Mémoire sur la vie de M. Pascal

Mémoire sur la Vie de M. Pascal
Texte établi par Léon Brunschvicg et Pierre BoutrouxHachette (I. Biographies. — Pascal jusqu'à son arrivée à Paris (1647)p. 123-136).




V

BLAISE PASCAL


II

Mémoire sur la vie de M. Pascal écrit par Mademoiselle Marguerite
Perier, sa nièce.
Recueil du P. Adry, Bibliothèque Mazarine, n° 4552[illisible]



MEMOIRE SUR LA VIE DE M. PASCAL,
ÉCRIT PAR
MADEMOISELLE MARGUERITE PERIER, SA NIÈCE.

++++++++++++++++++++

§ Consigne:
Selon le texte fourni, qui a écrit le mémoire sur la vie de M. Pascal, et quel était son lien de parenté avec lui ?

++++++++++++++++++++

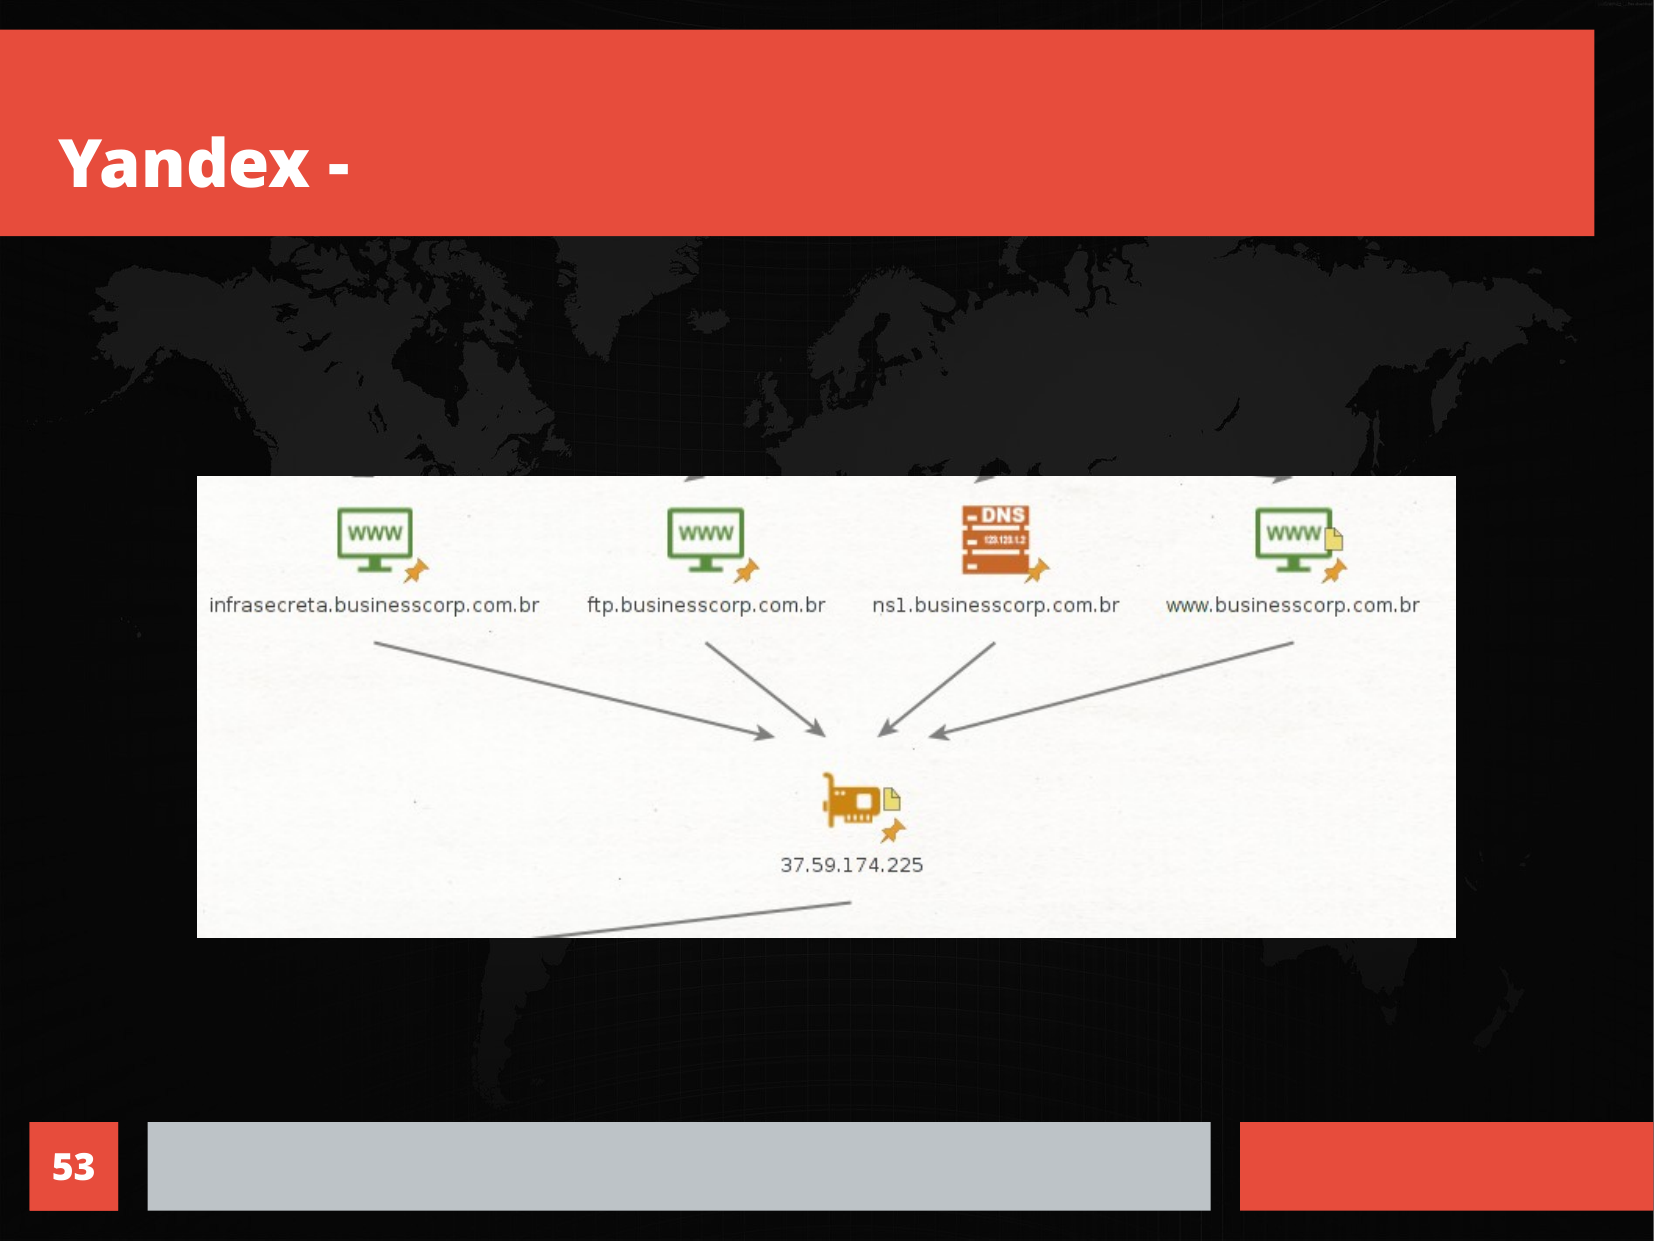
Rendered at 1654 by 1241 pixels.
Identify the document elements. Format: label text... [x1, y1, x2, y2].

title Yandex - [59, 59, 1595, 207]
picture [0, 0, 1654, 1241]
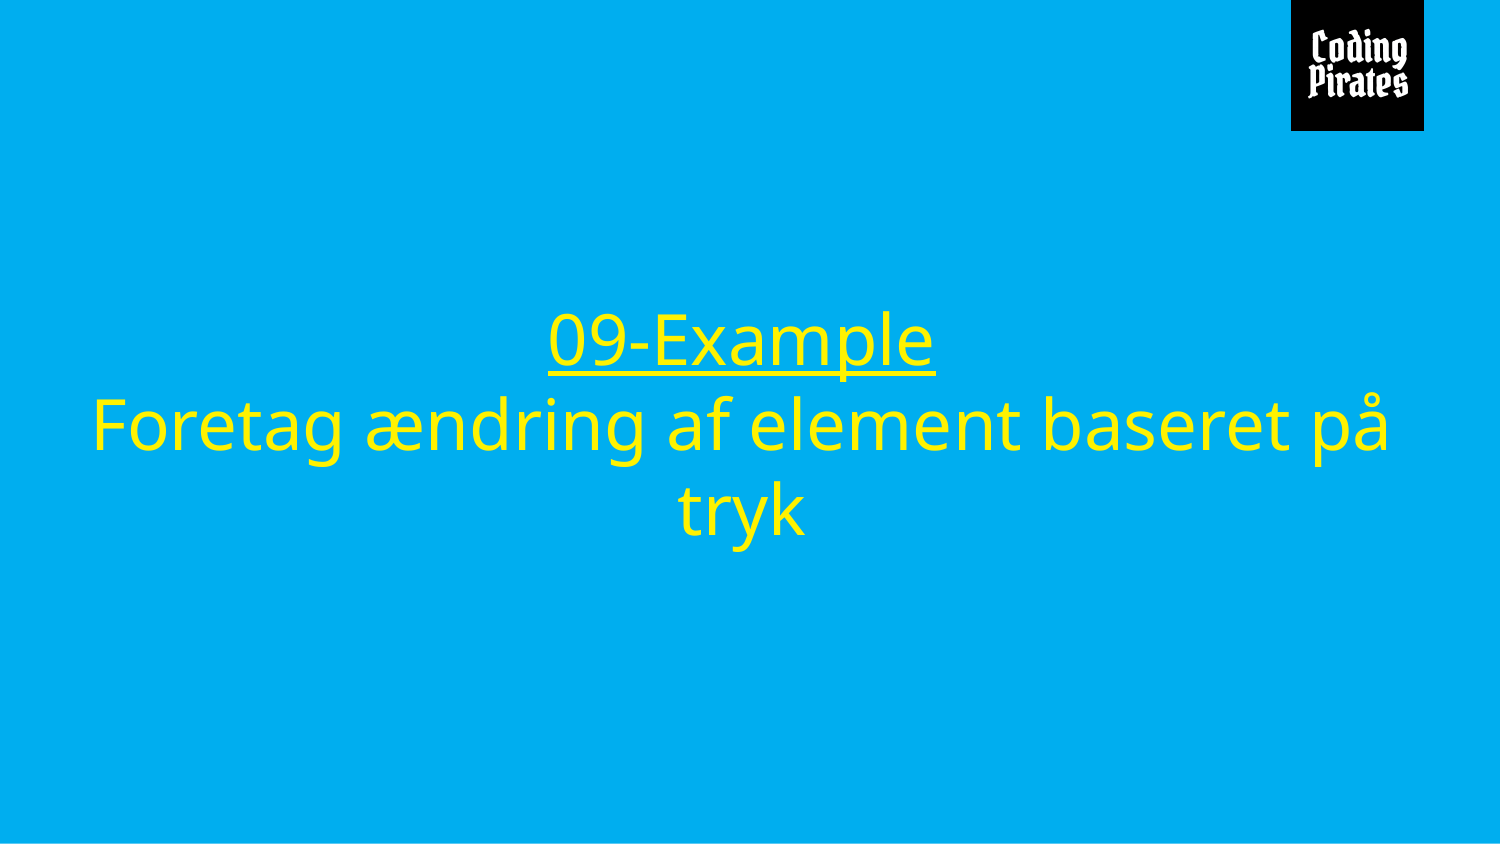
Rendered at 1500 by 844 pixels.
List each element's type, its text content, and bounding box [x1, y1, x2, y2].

picture [1292, 0, 1423, 130]
title 09-Example Foretag ændring af element baseret på tryk [12, 352, 1472, 491]
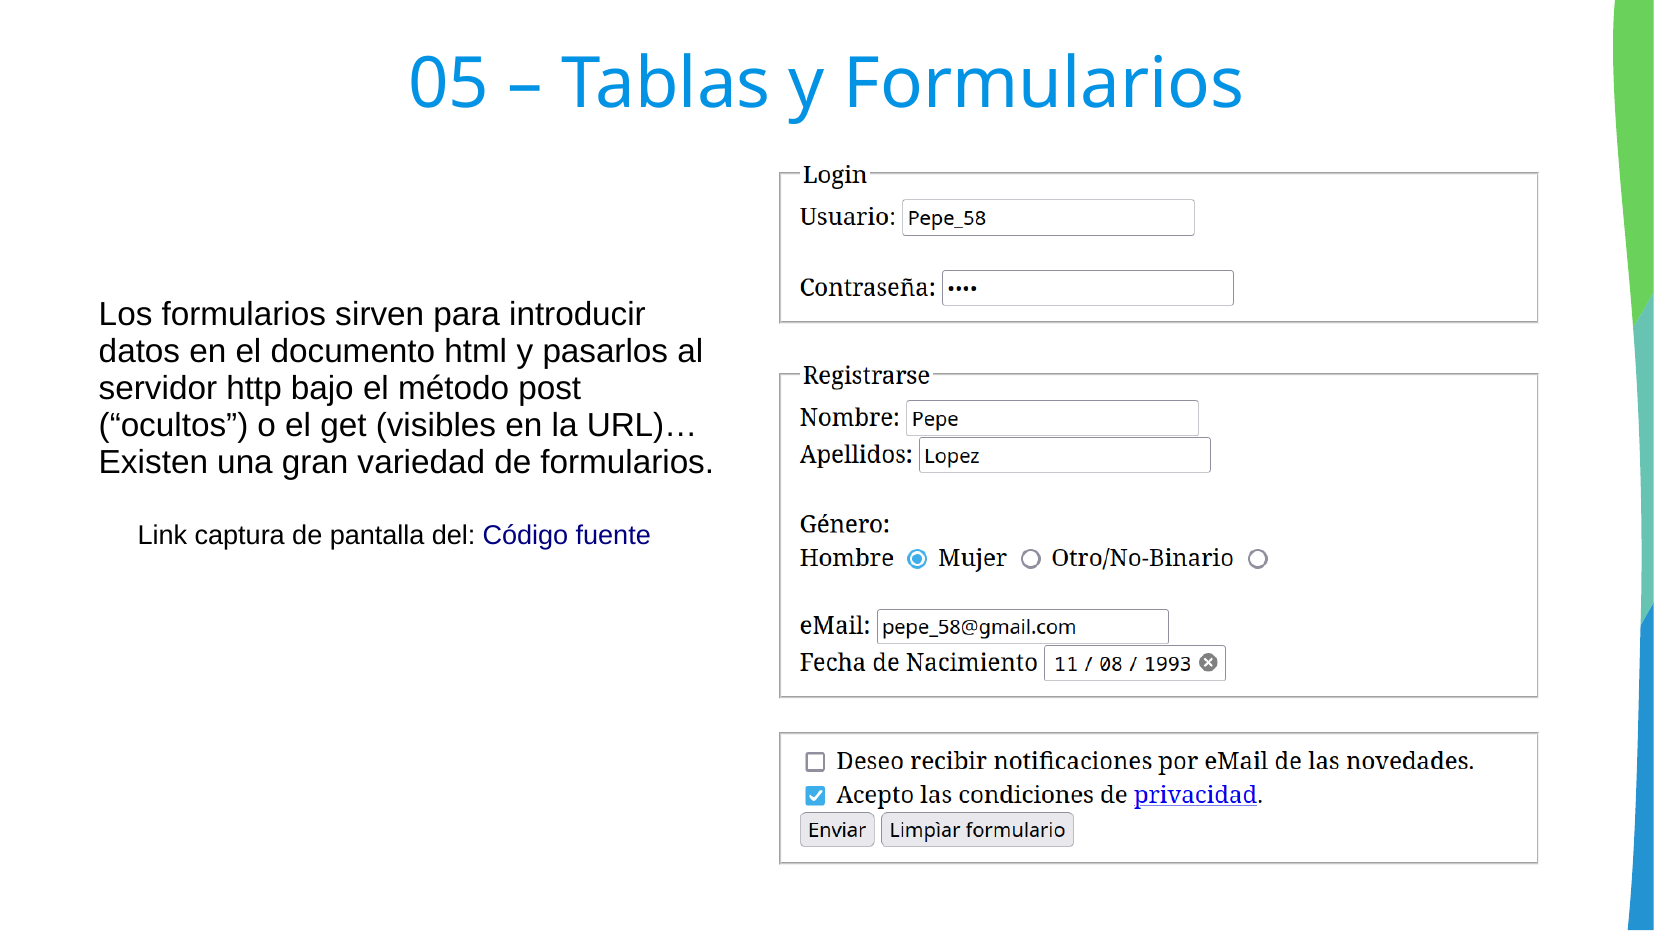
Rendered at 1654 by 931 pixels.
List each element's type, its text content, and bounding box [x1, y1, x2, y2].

text_box Los formularios sirven para introducir datos en el documento html y pasarlos al servidor http bajo el método post (“ocultos”) o el get (visibles en la URL)… Existen una gran variedad de formularios. [83, 288, 748, 755]
picture [768, 144, 1551, 870]
text_box 05 – Tablas y Formularios [0, 29, 1654, 130]
text_box Link captura de pantalla del: Código fuente [113, 512, 675, 570]
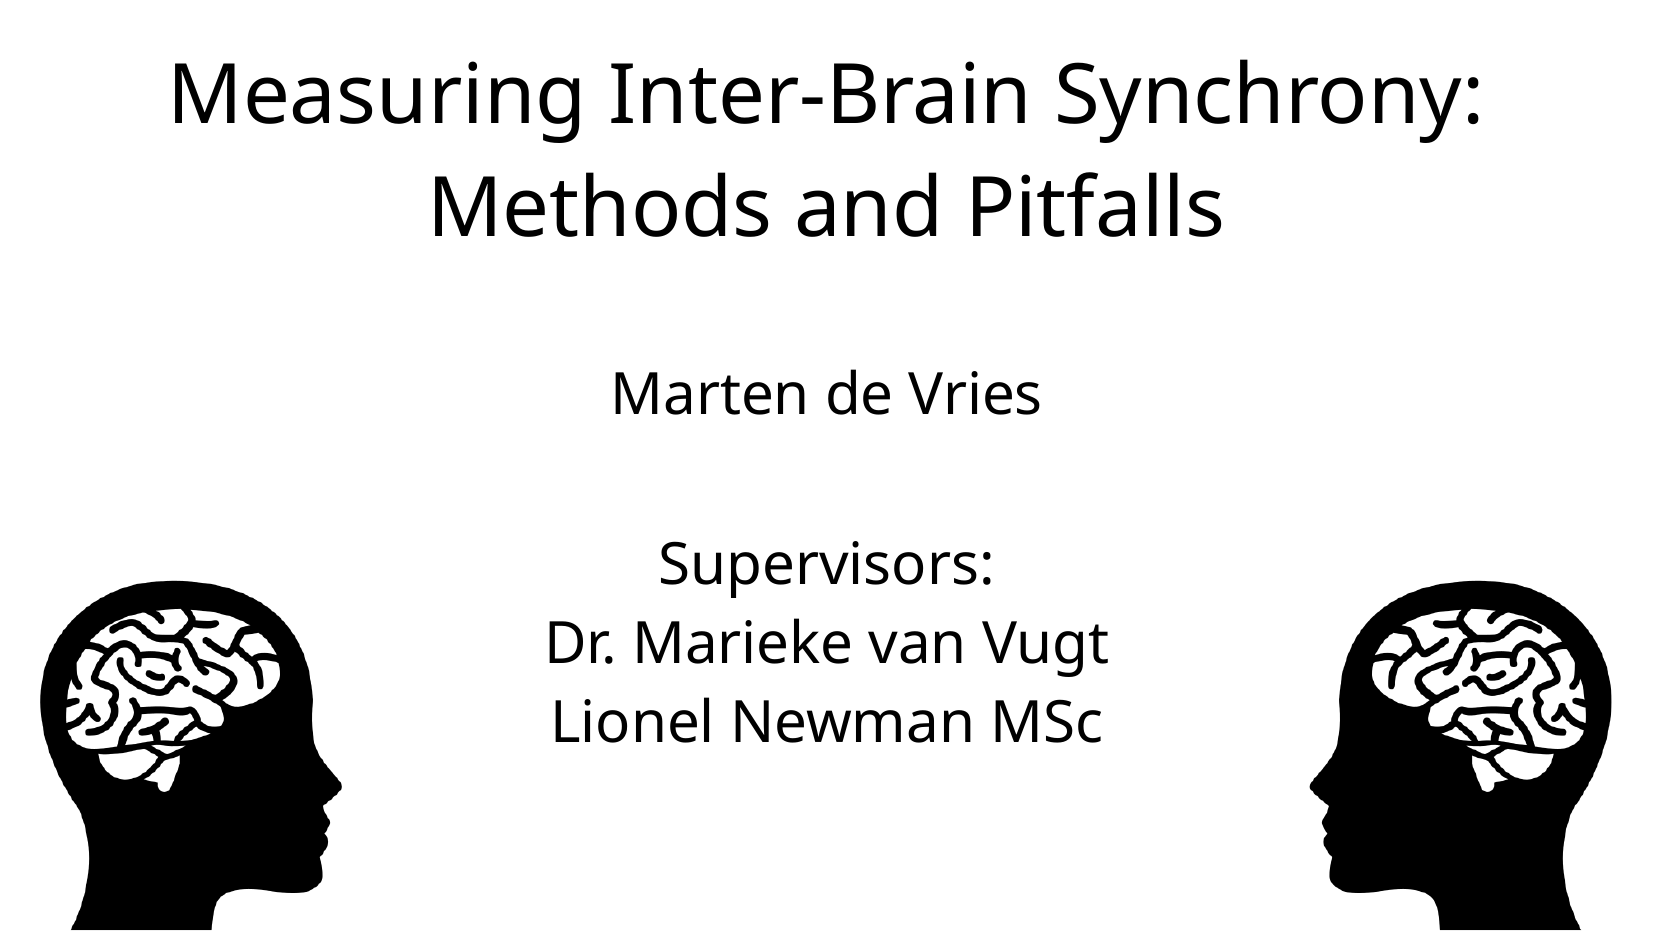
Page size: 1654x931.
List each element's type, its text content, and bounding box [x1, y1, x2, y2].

++++++++++++++++++++

§ Réponse attendue:
Mademoiselle Marguerite Perier, sa nièce.